**DIRECTIONS:**
In the data below, which lines hold the word "inputs"? Copy them.

[Stored data]

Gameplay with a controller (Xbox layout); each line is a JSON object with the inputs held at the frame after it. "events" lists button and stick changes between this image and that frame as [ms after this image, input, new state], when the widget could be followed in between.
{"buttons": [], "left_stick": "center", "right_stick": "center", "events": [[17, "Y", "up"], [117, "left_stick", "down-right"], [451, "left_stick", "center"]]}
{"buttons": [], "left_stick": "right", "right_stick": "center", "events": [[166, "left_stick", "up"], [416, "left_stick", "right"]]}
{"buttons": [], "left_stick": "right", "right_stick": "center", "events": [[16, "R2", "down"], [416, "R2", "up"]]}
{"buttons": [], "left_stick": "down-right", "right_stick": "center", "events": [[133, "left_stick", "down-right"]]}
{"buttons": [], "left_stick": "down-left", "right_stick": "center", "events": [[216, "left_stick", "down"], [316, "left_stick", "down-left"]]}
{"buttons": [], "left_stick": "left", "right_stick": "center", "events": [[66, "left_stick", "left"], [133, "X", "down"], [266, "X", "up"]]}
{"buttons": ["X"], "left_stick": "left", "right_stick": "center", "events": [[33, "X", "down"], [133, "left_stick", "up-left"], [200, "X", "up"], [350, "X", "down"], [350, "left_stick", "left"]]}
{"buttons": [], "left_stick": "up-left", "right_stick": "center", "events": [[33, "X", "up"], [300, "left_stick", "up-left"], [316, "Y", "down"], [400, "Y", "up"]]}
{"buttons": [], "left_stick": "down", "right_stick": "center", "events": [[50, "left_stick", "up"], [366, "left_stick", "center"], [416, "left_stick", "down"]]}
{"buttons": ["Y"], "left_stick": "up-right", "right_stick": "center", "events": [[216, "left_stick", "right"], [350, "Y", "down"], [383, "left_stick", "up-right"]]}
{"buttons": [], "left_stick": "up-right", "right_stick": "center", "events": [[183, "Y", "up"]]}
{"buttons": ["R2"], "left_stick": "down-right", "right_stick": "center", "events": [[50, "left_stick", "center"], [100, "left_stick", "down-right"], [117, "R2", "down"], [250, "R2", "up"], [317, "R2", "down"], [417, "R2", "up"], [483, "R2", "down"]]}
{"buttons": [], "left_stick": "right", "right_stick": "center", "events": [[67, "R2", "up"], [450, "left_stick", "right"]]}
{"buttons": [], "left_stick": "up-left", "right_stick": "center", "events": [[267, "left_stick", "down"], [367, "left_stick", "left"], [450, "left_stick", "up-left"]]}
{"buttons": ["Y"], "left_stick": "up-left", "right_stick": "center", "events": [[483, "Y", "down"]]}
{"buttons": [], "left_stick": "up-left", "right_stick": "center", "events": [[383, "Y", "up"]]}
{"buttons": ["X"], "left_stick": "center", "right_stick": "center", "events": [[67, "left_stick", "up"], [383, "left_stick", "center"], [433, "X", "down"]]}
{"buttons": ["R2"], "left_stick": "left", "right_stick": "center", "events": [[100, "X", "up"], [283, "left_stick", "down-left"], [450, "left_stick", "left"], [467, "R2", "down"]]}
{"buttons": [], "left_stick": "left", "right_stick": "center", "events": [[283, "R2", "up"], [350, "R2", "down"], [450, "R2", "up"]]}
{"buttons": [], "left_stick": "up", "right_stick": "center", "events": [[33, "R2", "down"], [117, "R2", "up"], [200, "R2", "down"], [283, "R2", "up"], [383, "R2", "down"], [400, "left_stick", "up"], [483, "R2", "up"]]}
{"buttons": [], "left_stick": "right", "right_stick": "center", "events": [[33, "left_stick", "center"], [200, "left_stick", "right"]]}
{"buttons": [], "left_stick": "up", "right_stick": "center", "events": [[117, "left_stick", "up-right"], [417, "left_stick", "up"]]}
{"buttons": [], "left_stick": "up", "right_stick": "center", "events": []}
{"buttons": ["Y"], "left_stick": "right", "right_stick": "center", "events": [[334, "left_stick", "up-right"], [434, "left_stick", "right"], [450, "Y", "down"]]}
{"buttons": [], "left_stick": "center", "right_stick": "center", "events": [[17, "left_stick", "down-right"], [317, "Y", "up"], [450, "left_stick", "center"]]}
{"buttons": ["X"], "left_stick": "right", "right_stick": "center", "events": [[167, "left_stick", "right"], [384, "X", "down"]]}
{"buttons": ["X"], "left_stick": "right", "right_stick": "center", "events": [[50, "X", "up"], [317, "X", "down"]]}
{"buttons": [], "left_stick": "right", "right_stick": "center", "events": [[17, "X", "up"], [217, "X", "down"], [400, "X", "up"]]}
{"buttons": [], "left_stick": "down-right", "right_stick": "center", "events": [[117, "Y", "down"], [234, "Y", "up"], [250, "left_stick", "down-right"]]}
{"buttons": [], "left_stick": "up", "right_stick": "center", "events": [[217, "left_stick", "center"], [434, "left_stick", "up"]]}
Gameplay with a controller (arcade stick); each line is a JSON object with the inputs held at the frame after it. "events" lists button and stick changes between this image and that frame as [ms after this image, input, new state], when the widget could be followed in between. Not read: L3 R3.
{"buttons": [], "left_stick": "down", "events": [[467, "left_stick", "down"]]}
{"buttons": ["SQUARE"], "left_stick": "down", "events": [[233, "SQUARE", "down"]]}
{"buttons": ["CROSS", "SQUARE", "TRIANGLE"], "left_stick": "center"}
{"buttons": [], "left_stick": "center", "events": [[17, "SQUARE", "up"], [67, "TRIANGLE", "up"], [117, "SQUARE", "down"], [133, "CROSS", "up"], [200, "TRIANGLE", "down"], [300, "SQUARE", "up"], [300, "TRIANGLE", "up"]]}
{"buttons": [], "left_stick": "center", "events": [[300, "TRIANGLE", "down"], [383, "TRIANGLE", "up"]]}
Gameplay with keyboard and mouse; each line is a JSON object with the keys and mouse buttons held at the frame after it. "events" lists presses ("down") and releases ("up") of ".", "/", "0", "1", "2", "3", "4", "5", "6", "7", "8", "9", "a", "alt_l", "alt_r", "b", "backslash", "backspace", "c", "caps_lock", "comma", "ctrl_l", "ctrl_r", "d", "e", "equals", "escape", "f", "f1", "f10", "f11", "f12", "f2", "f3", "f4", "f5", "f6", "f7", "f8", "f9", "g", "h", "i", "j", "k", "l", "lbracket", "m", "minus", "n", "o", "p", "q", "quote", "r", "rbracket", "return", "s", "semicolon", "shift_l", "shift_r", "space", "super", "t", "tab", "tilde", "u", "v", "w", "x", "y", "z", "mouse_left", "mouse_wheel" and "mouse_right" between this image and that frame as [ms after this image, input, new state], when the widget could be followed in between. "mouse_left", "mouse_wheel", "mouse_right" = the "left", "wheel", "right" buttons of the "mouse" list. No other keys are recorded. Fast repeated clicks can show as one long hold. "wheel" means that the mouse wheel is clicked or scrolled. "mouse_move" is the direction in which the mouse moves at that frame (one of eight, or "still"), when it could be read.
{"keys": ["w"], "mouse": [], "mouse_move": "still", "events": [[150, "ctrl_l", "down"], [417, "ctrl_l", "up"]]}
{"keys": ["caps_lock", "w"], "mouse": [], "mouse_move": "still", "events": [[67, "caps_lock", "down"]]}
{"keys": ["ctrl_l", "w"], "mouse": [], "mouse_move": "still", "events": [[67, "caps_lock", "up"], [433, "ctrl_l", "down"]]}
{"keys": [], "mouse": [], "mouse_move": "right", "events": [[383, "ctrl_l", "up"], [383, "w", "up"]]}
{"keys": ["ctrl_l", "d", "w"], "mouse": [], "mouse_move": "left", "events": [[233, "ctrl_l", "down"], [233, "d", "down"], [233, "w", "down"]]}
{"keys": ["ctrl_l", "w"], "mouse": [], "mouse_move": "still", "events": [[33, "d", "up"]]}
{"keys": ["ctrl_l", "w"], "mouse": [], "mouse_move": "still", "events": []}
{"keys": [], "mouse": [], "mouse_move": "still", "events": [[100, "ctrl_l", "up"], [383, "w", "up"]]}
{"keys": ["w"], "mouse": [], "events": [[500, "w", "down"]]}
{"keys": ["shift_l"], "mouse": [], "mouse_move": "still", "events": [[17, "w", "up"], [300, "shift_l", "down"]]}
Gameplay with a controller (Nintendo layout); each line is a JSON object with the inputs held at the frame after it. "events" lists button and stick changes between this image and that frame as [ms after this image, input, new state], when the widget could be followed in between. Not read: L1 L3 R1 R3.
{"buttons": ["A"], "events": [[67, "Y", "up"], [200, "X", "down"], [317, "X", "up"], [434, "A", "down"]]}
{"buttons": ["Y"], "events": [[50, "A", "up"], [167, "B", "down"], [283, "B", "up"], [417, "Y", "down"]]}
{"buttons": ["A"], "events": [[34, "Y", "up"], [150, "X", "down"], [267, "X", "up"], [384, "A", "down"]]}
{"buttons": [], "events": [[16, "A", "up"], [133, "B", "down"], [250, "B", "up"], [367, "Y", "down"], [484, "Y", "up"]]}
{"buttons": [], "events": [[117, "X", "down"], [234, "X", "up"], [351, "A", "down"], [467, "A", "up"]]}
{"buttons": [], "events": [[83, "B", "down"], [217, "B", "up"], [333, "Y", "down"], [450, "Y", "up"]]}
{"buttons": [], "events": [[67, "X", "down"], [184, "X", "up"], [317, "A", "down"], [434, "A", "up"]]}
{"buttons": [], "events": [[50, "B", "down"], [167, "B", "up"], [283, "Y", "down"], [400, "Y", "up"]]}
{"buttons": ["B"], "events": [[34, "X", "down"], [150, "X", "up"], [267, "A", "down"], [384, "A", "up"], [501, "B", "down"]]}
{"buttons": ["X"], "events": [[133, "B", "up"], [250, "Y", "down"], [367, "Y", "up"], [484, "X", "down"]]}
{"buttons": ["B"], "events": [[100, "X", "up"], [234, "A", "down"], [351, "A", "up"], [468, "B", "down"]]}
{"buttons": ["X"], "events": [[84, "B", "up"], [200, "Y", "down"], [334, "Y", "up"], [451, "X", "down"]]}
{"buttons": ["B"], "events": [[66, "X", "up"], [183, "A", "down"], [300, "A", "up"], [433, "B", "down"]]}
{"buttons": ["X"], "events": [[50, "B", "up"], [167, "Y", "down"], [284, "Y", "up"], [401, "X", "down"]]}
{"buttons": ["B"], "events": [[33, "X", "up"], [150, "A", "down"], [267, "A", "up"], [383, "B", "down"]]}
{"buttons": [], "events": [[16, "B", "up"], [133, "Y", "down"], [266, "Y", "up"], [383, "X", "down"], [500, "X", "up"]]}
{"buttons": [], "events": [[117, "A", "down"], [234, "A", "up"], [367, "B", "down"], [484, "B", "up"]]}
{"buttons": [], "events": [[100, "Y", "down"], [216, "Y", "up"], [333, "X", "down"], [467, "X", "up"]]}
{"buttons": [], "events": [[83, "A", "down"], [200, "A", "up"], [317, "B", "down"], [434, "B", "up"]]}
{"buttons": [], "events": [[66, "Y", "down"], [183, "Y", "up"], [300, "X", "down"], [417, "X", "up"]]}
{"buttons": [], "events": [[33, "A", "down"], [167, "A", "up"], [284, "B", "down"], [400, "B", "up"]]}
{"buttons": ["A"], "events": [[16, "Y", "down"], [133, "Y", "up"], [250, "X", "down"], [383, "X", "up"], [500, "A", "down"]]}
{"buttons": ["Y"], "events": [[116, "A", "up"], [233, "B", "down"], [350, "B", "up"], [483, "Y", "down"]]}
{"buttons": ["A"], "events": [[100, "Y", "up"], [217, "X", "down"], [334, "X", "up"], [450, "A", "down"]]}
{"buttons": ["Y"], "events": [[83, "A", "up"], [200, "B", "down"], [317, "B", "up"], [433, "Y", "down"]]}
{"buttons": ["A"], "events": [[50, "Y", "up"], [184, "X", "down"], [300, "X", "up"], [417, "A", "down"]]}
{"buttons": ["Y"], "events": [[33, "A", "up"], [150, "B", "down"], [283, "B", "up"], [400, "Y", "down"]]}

**RESULT:**
Gameplay with a controller (Xbox layout); each line is a JSON object with the inputs held at the frame after it. "events" lists button and stick changes between this image and that frame as [ms after this image, input, new state], when the widget could be followed in between.
Gameplay with a controller (arcade stick); each line is a JSON object with the inputs held at the frame after it. "events" lists button and stick changes between this image and that frame as [ms after this image, input, new state], when the widget could be followed in between. Not read: L3 R3.
Gameplay with a controller (Nintendo layout); each line is a JSON object with the inputs held at the frame after it. "events" lists button and stick changes between this image and that frame as [ms after this image, input, new state], when the widget could be followed in between. Not read: L1 L3 R1 R3.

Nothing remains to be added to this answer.